Unsupervised Basis Function Adaptation for Reinforcement Learning

TL;DR

This paper introduces an online adaptive state aggregation method for reinforcement learning that uses visit frequency feedback to improve value function approximation, demonstrating theoretical benefits and empirical performance gains.

Contribution

The paper presents a novel algorithm for adaptively refining approximation architectures in RL using visit frequency, with theoretical analysis and experimental validation.

Findings

Algorithm reduces value function error in tested environments.

Adaptive architecture improves RL performance over static methods.

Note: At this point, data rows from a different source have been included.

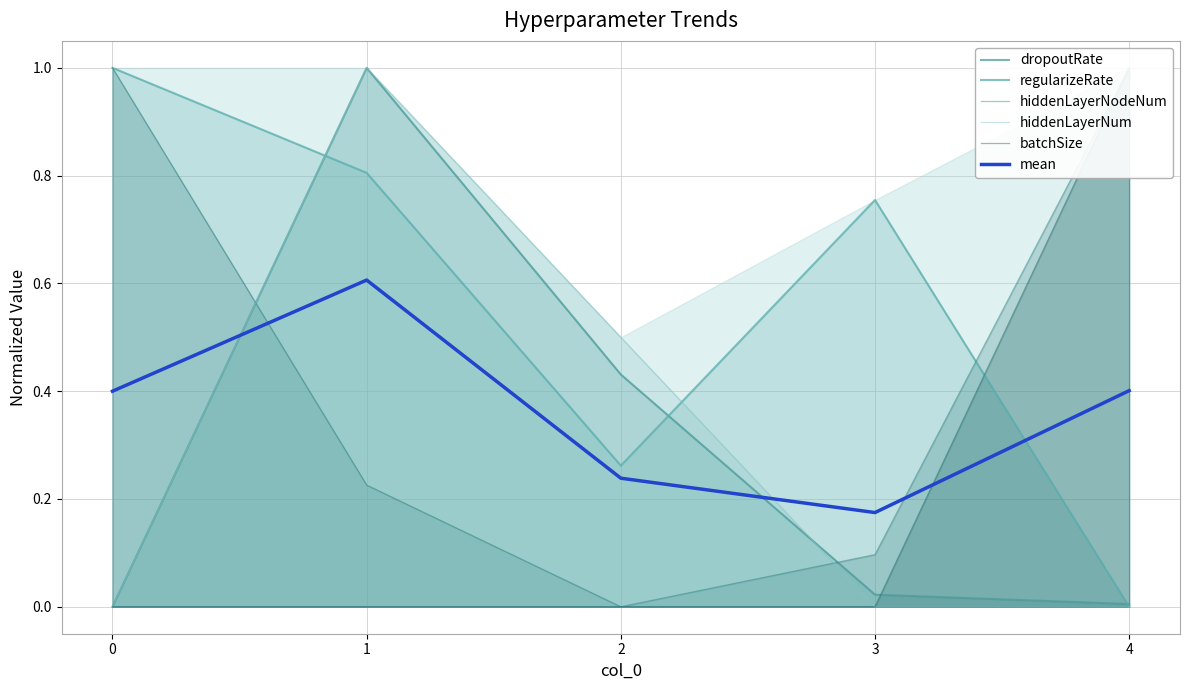

Between 4 and 1, which is larger?

1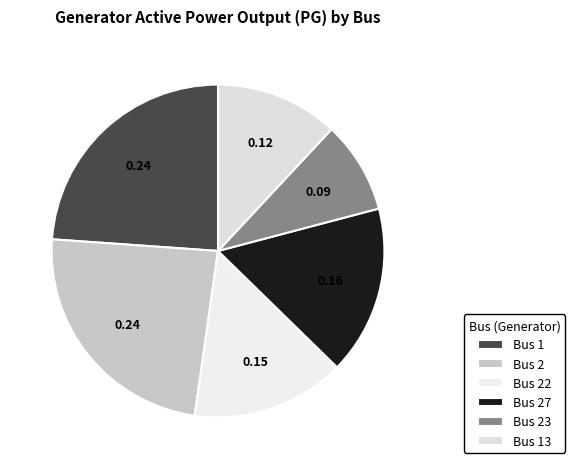

Which slice is the smallest?

Bus 23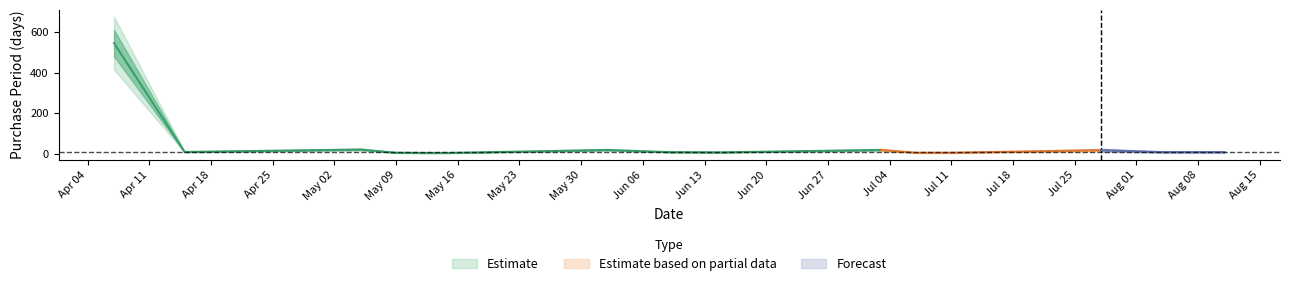

Reading right to left, list all the values displayed in this chart.

2017-08-11=7	2017-08-04=7	2017-07-28=17	2017-07-11=4	2017-07-07=4	2017-07-03=18	2017-06-15=6	2017-06-09=7	2017-06-02=18	2017-05-15=3	2017-05-12=3	2017-05-09=4	2017-05-05=20	2017-04-15=8	2017-04-07=546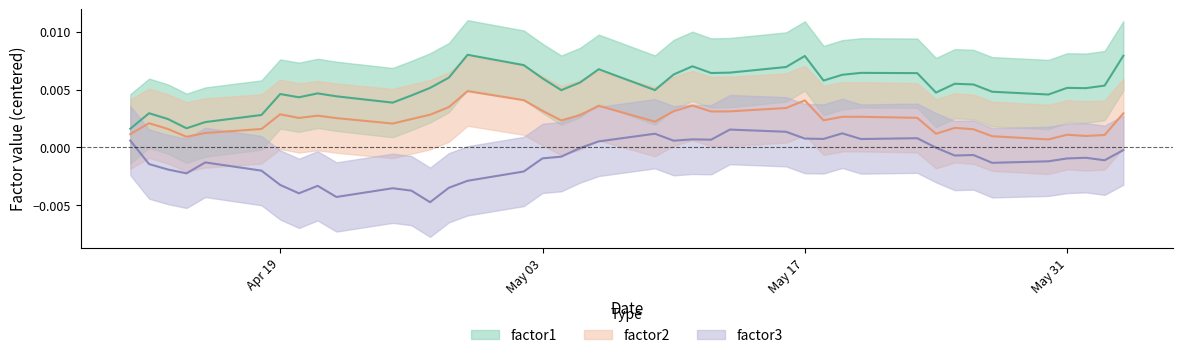

What is the sum of all factor2 values?

0.1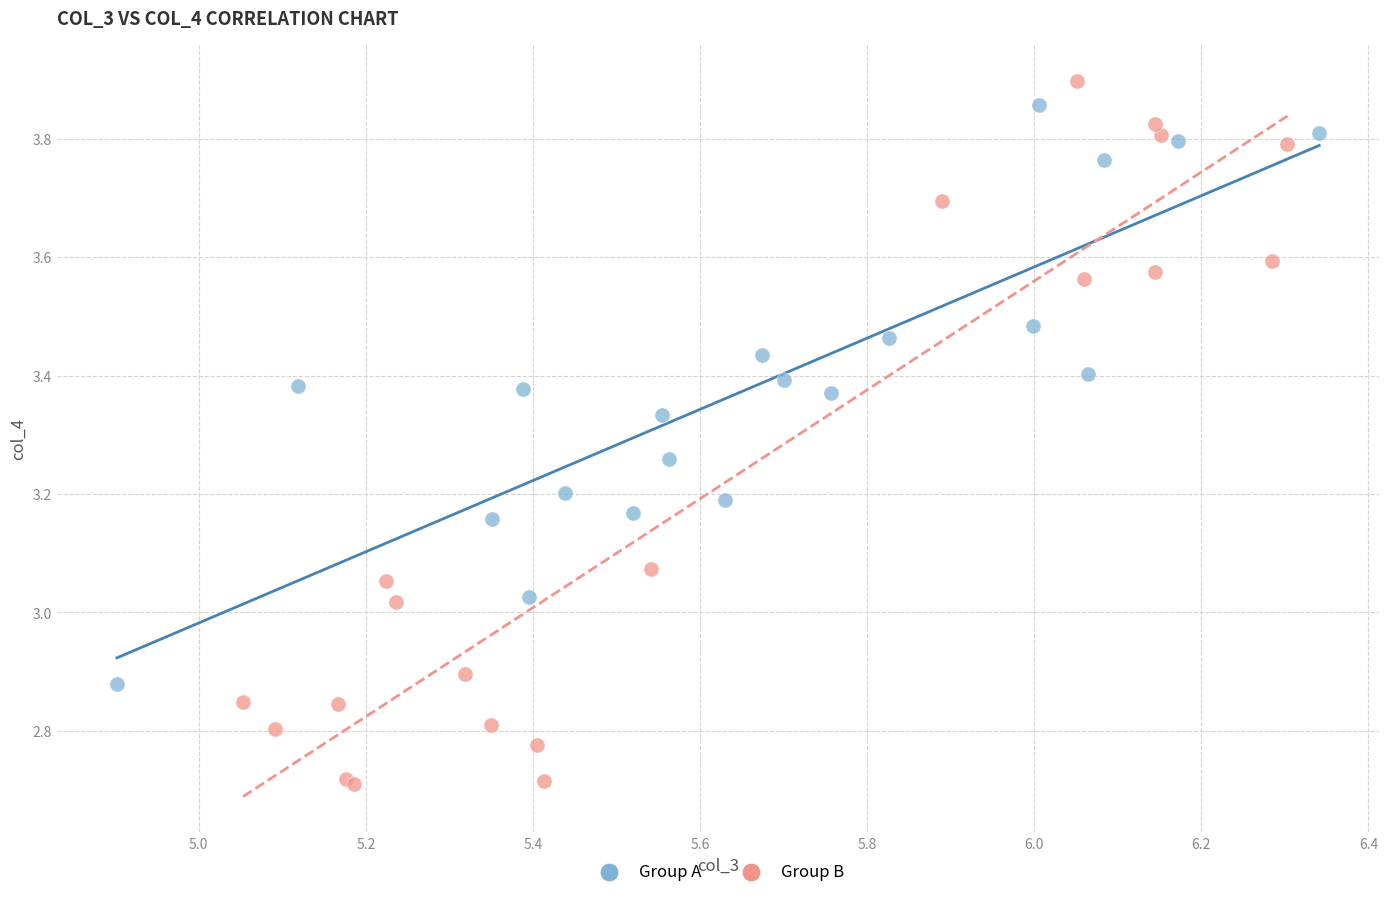

Which series has the widest spread of Y values?

Group B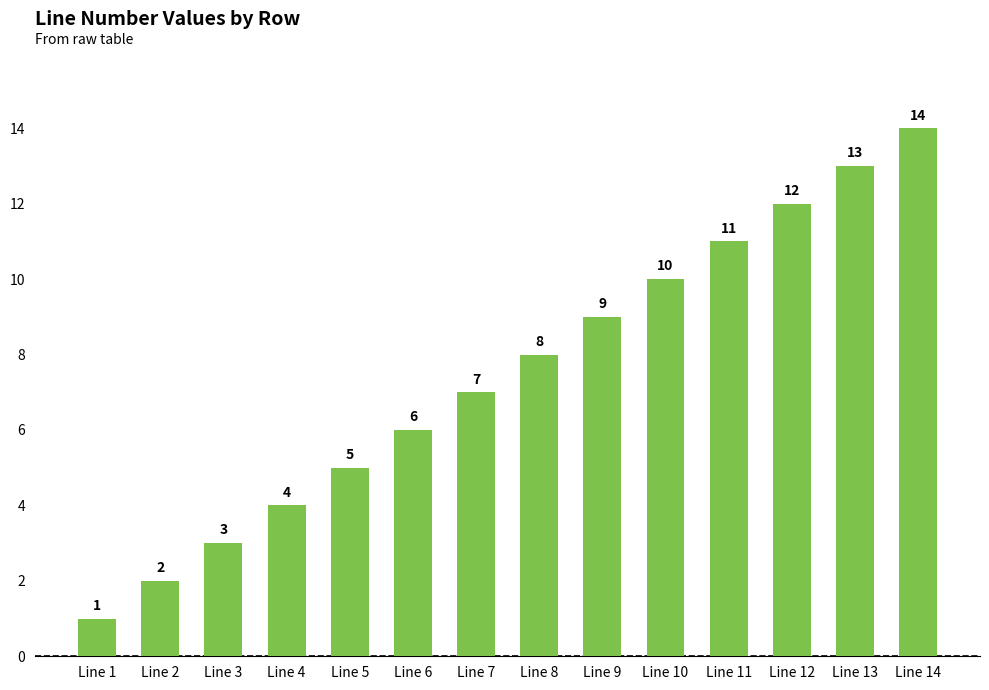

List the labels in order of value, smallest first.

Line 1, Line 2, Line 3, Line 4, Line 5, Line 6, Line 7, Line 8, Line 9, Line 10, Line 11, Line 12, Line 13, Line 14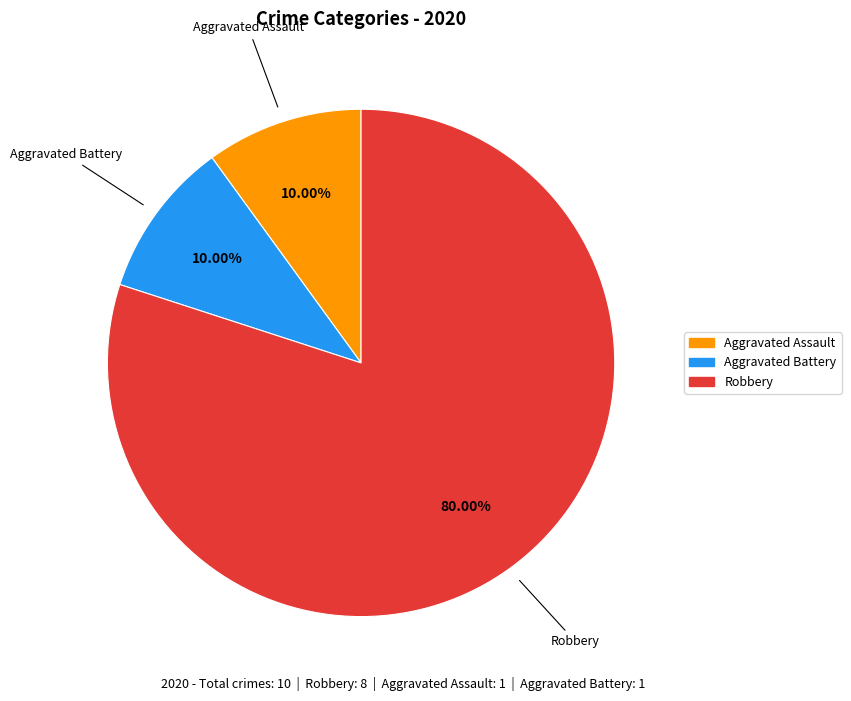

To the nearest percent, what percentage of the pie is Aggravated Assault?

10%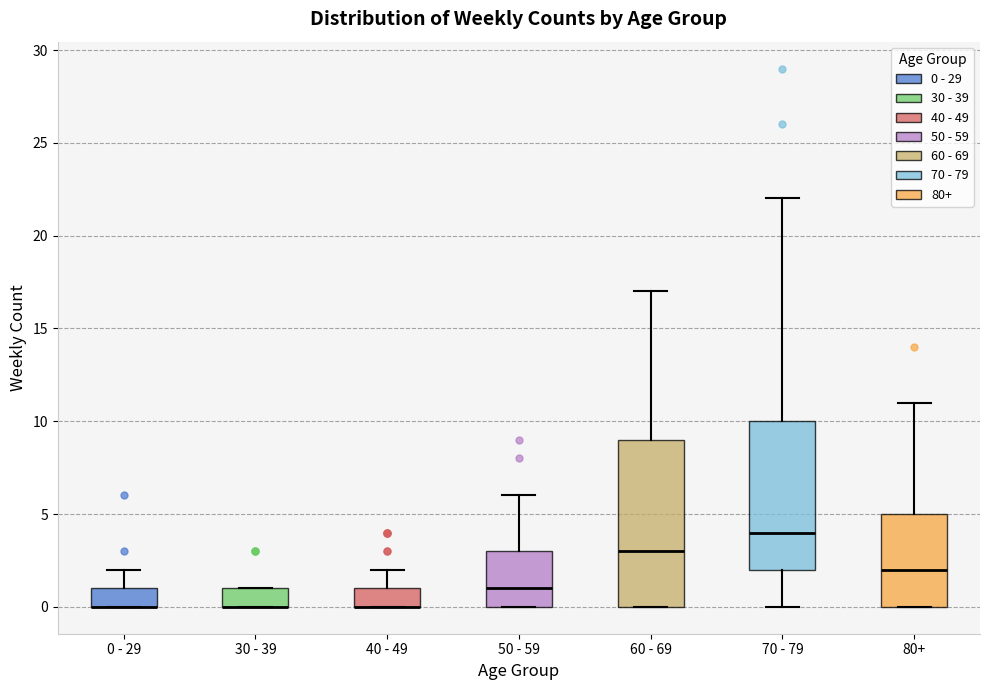

Which box is the tallest, from its lower edge to its upper edge?

60 - 69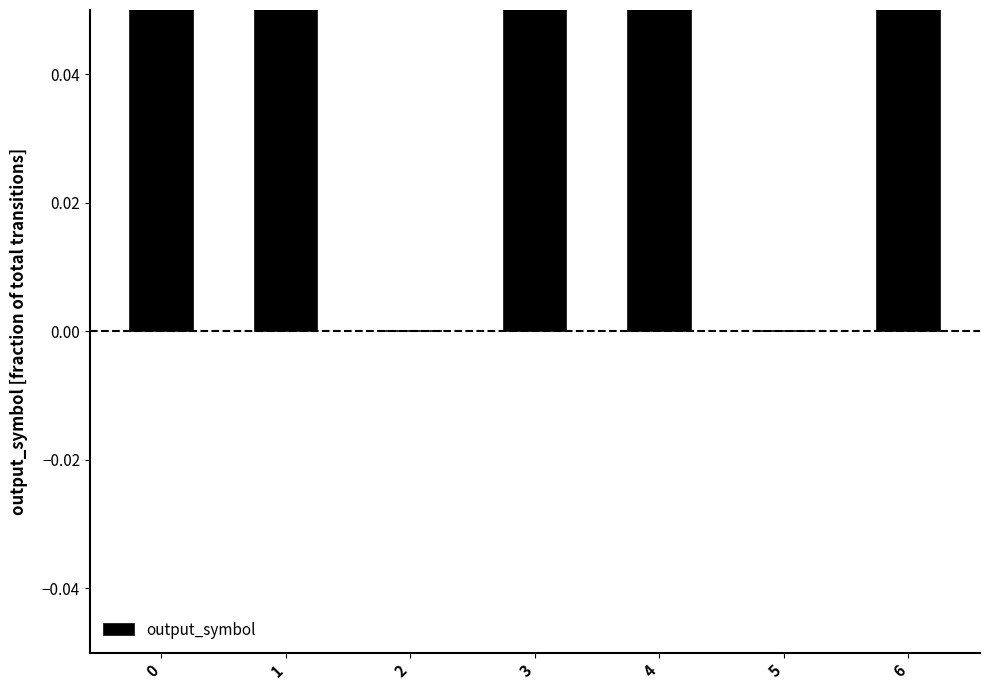

What is the greatest value displayed?

0.1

Theoretical analysis confirms convergence and complexity bounds.

Abstract

When using reinforcement learning (RL) algorithms it is common, given a large state space, to introduce some form of approximation architecture for the value function (VF). The exact form of this architecture can have a significant effect on an agent's performance, however, and determining a suitable approximation architecture can often be a highly complex task. Consequently there is currently interest among researchers in the potential for allowing RL algorithms to adaptively generate (i.e. to learn) approximation architectures. One relatively unexplored method of adapting approximation architectures involves using feedback regarding the frequency with which an agent has visited certain states to guide which areas of the state space to approximate with greater detail. In this article we will: (a) informally discuss the potential advantages offered by such methods; (b) introduce a new algorithm based on such methods which adapts a state aggregation approximation architecture on-line and is designed for use in conjunction with SARSA; (c) provide theoretical results, in a policy evaluation setting, regarding this particular algorithm's complexity, convergence properties and potential to reduce VF error; and finally (d) test experimentally the extent to which this algorithm can improve performance given a number of different test problems. Taken together our results suggest that our algorithm (and potentially such methods more generally) can provide a versatile and computationally lightweight means of significantly boosting RL performance given suitable conditions which are commonly encountered in practice.